There is a standard form that allows users to create, edit, and delete records for people.

On each of these actions, the statistics are generated and stored in the database. In a real system, this would probably be triggered periodically instead of from ActiveRecord callbacks, but I felt that this was acceptable as a demonstration system.

When the statistics are generated, the system analyzes the database table to determine which fields are classes and which are attributes. Right now, the system considers any column that is a string type to hold classifications and any column that is a float or integer to hold attributes. In a real system, we would probably want to allow the columns to be specified either in code or by the user.

The statistics are displayed on the “Statistics” page.

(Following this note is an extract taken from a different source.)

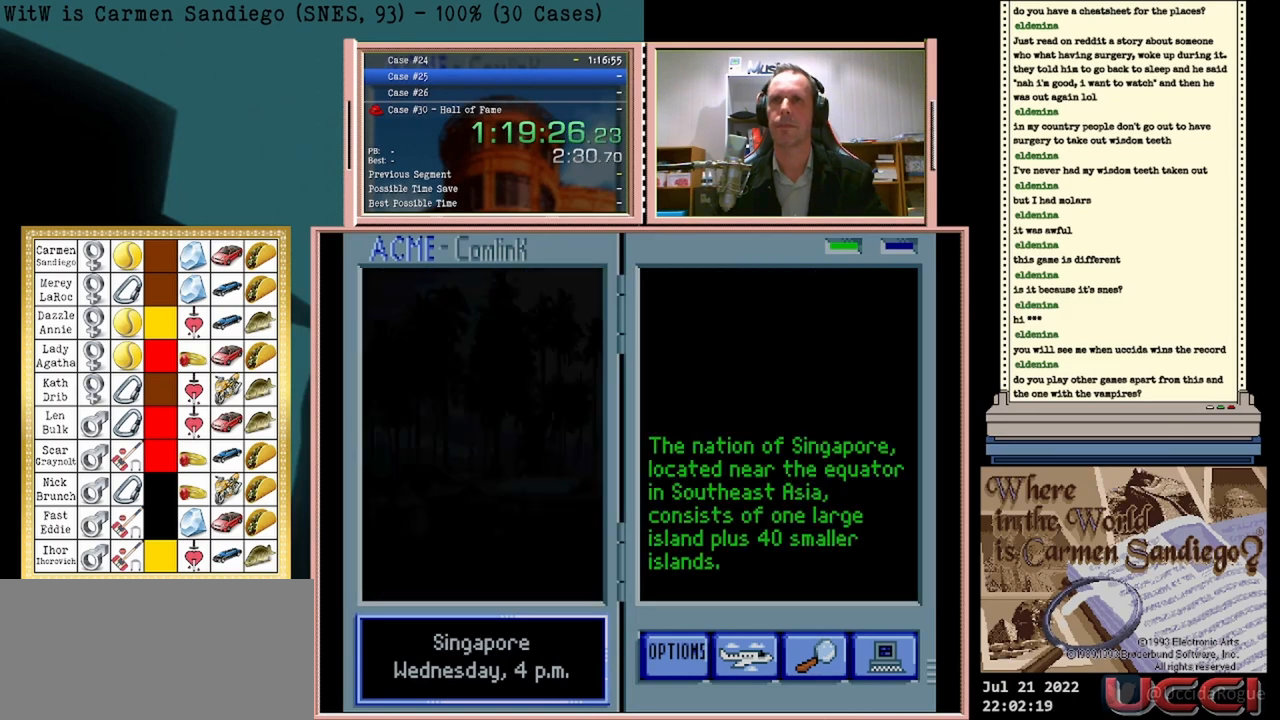
{"buttons": ["A"], "events": []}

They are automatically broken down by table, classification field, and attribute fields.

Data is predicted using the Bayesian Classifier on the ‘Categorize’ page. Since the statistics are stored, the statistics need to be looked up in the database and fed to the formulas along with the target data. The user can enter data into all, some, or none of the form fields. The system will make its best guess based on the available data. If no data is entered, the function degenerates into the single probability of the classes and the class with the most entries is always chosen.

Data Importation

The Census Bureau was fortunate enough to salvage some completed survey records that include the gender of the respondents, so all we need is a task to import this data into the database. The app must allow developers to import records by reading JSON files from the command-line. The import task to accomplish this must also be tested to ensure it behaves as expected. The import task must meet the following requirements:

  • It can be invoked from the command-line like so: ‘bundle exec rake training_data:import`

  • It requires a single command-line argument pointing to the JSON file containing the training data

  • It imports the data from the file into the app database using raw SQL inserts

Assumptions

There are several assumptions that were made in order to implement this project.

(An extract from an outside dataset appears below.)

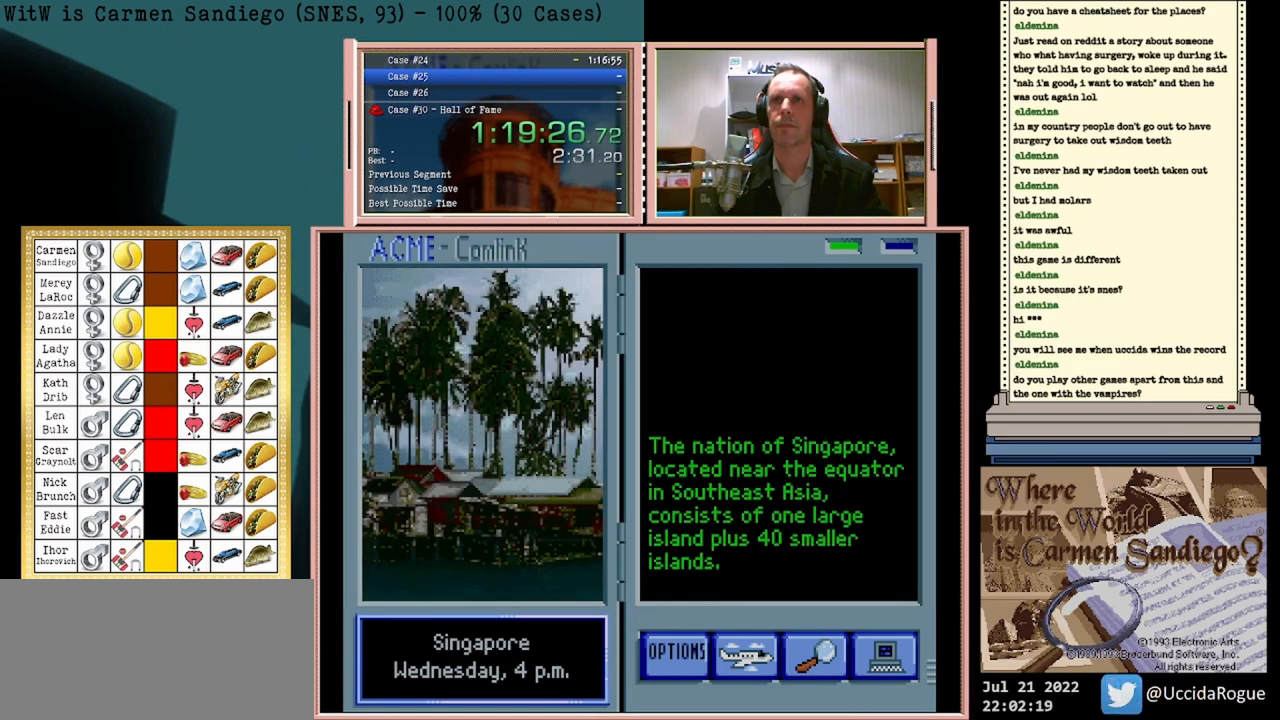
{"buttons": ["A"], "events": []}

  • The database already contains data when the import occurs.

  • The import data will be given in valid JSON format. Please note that the data at gist.github.com/kconarro14/52f2f6d497817f430b7e is not valid JSON (the closing bracket at line 24 should not have a comma after it; the comma should be after the closing bracket at line 25). A valid sample JSON of the sample data is at gist.github.com/wcmonty/e00b663d38f67fb49175 .

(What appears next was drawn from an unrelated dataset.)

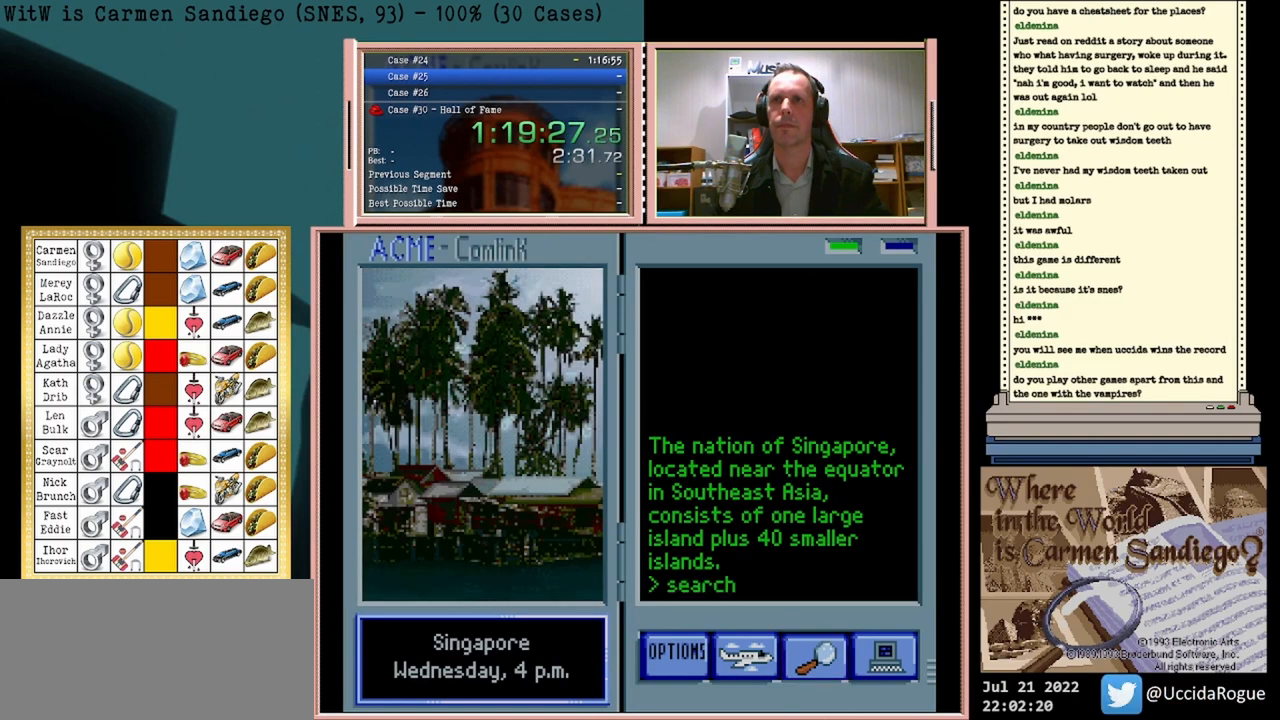
{"buttons": ["A"], "events": []}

  • The file could be in the local filesystem or could be located at a URI. The system should fetch a remote file if a valid URI is given with the protocol set to ‘http’ or ‘https’. Otherwise, the filename is treated like a local file.

  • The height is given in feet in decimal notation. The system converts this to integer inches due to a previous specification that the system can store the height as an integer.

  • The weight is given in pounds in decimal notation. The system converts this to integer pounds due to a previous specification that the system can store the height as an integer.

  • The height or weight can be missing from imported records, either because the key in the imported JSON is missing or is set to null.

  • The import data may contain ids. These ids can be safely ignored, considering that there could be conflicting records currently in the database.

  • The data should either all be imported or none should be imported in the case of an error.

  • The statistics should not be generated until after all of the data is imported.

  • The rake task should be implemented for development, test, and production environments. The development and test environments use the SQLite, while production uses PostgreSQL.